Когда рассказала, что Роман знает Юру, Алинка, как и я, очень удивилась. Брата моего она не знала лично, когда он ушел в армию, мы были соплячками и не дружили вовсе еще. Только из моих рассказов ей все известно. Но она признала, что все очень странно.
Мы еще долго сидели на кухне, разговаривая обо всем, что произошло. Периодически Алинка вскакивала от злости и ходила, размахивая руками и матеря всех, кого вспомнит. Конечно, больше всех досталось Гале, Сергею и Роману.
Когда уже на улице светало, Алинка подала мне здравую мысль:
— Слушай, а, может, твоя мама или отец знают этого Романа, а? Как думаешь? Такое возможно? Может, Юра какое-нибудь письмо им присылал, или еще какая-нибудь весточка…
На секунду я задумалась, возможно ли такое? Если подумать: узнать хоть что-то я могу только у моих родных. Больше у меня никаких ниточек, ведущих к Юре, нет.
— Позвоню маме, она наверняка уже встала, начало восьмого как-никак.
Алинка дает свой телефон, и я набираю номер матери.
С пятого гудка она наконец берет трубку. Голос звучит несколько заспанно, с отчетливой такой хрипотцой.
«Значит, вчера отмечала что-то, — делаю горький вывод. — Иначе она бы уже сорвала с грядок зелень и повезла ее на рынок продавать».
— Алина? — Мама удивлена звонку подруги и, прочистив горло, добавляет: — Что-то случилось?
— Мам, привет. Это я, — делаю паузу, чтобы не зареветь, закусывая губу, дабы не выдать своих переживаний, так как я уже допускала мысли, что никогда больше ее не услышу и не увижу.
— Люба? Доченька! — нотки радости проскальзывают в голосе. Она начинает плакать,— Девочка моя, — отчаянно шепчет она, — куда же ты уехала! Прости меня, обещаю, я больше не буду! Доченька! Возвращайся, не бросай меня, девочка моя. — Мама уже ревет в трубку, последние слова я еле разбираю. Кусаю свой кулак и поднимаю глаза к потолку. — «Не реветь, только не реветь».
Убираю трубку от уха и сижу, стараясь перебороть приступ отчаяния. Мама мне уже это обещала, и не раз. Когда я сбегала из дома, а инспектор по делам несовершеннолетних находила меня и приводила обратно. Мама при ней клялась, что «все, это был последний раз», но через некоторое время отец все же уговаривал поддержать его и составить компанию.

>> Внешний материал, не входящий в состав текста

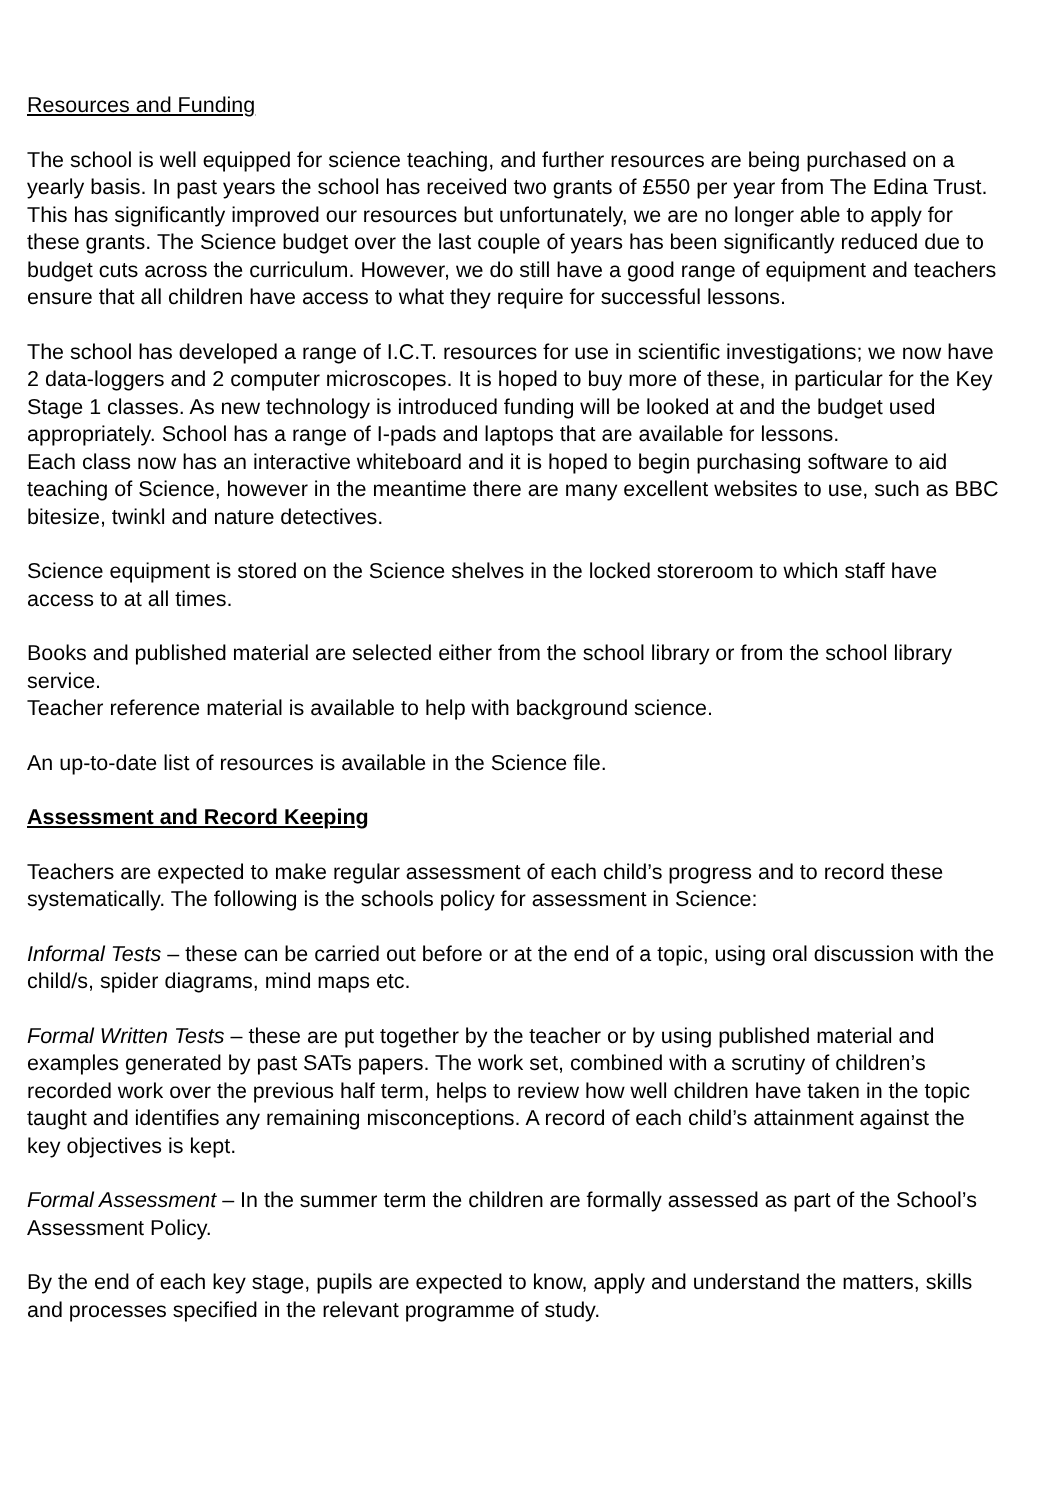Resources and Funding
The school is well equipped for science teaching, and further resources are being purchased on a yearly basis. In past years the school has received two grants of £550 per year from The Edina Trust. This has significantly improved our resources but unfortunately, we are no longer able to apply for these grants. The Science budget over the last couple of years has been significantly reduced due to budget cuts across the curriculum. However, we do still have a good range of equipment and teachers ensure that all children have access to what they require for successful lessons.
The school has developed a range of I.C.T. resources for use in scientific investigations; we now have 2 data-loggers and 2 computer microscopes. It is hoped to buy more of these, in particular for the Key Stage 1 classes. As new technology is introduced funding will be looked at and the budget used appropriately. School has a range of I-pads and laptops that are available for lessons.
Each class now has an interactive whiteboard and it is hoped to begin purchasing software to aid teaching of Science, however in the meantime there are many excellent websites to use, such as BBC bitesize, twinkl and nature detectives.
Science equipment is stored on the Science shelves in the locked storeroom to which staff have access to at all times.
Books and published material are selected either from the school library or from the school library service.
Teacher reference material is available to help with background science.
An up-to-date list of resources is available in the Science file.
Assessment and Record Keeping
Teachers are expected to make regular assessment of each child’s progress and to record these systematically. The following is the schools policy for assessment in Science:
Informal Tests – these can be carried out before or at the end of a topic, using oral discussion with the child/s, spider diagrams, mind maps etc.
Formal Written Tests – these are put together by the teacher or by using published material and examples generated by past SATs papers. The work set, combined with a scrutiny of children’s recorded work over the previous half term, helps to review how well children have taken in the topic taught and identifies any remaining misconceptions. A record of each child’s attainment against the key objectives is kept.
Formal Assessment – In the summer term the children are formally assessed as part of the School’s Assessment Policy.
By the end of each key stage, pupils are expected to know, apply and understand the matters, skills and processes specified in the relevant programme of study.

И лишь чуть больше года назад я смогла достучаться до мамы, когда она меня едва не потеряла окончательно. С тех пор она держалась. И только после извещения о пропаже Юрки вновь сорвалась.
— Мам, успокойся, — собрав все свое мужество в кулак, говорю строго, стараясь не выдать своего истинного состояния и надлома души, что все повторяется вновь. — Я спросить у тебя хочу… — беру паузу и жду, когда эмоции матери утихнут и она будет в состоянии нормально говорить.
Когда это наконец происходит, спрашиваю:
— Ты не помнишь, у Юрки был друг или знакомый по имени Роман? — предположив, что, возможно, его кличка — производная от фамилии, говорю: — Его фамилия… Молотов… или что-то созвучное ей. Как? Не вспомнила?
— Дай подумать… — И мать начинает размышлять вслух: — Никого не могу вспомнить, Любочка. Это очень важно, да?
— Да, очень. Ну, раз не знаешь, то ладно. Давай, пока.
Уже хочу положить трубку, как вдруг мама кричит:
— Люба, Любочка, ты когда вернешься?
Вновь прикладываю телефон к уху, чтобы услышать ее голос.
— Люб. Слышишь? Доченька?
— Да, мам. Слышу. Я не знаю, что тебе ответить на этот вопрос… — И, выдержав паузу, добавляю: — Мне уже исполнилось восемнадцать, и я могу сама распоряжаться своей жизнью.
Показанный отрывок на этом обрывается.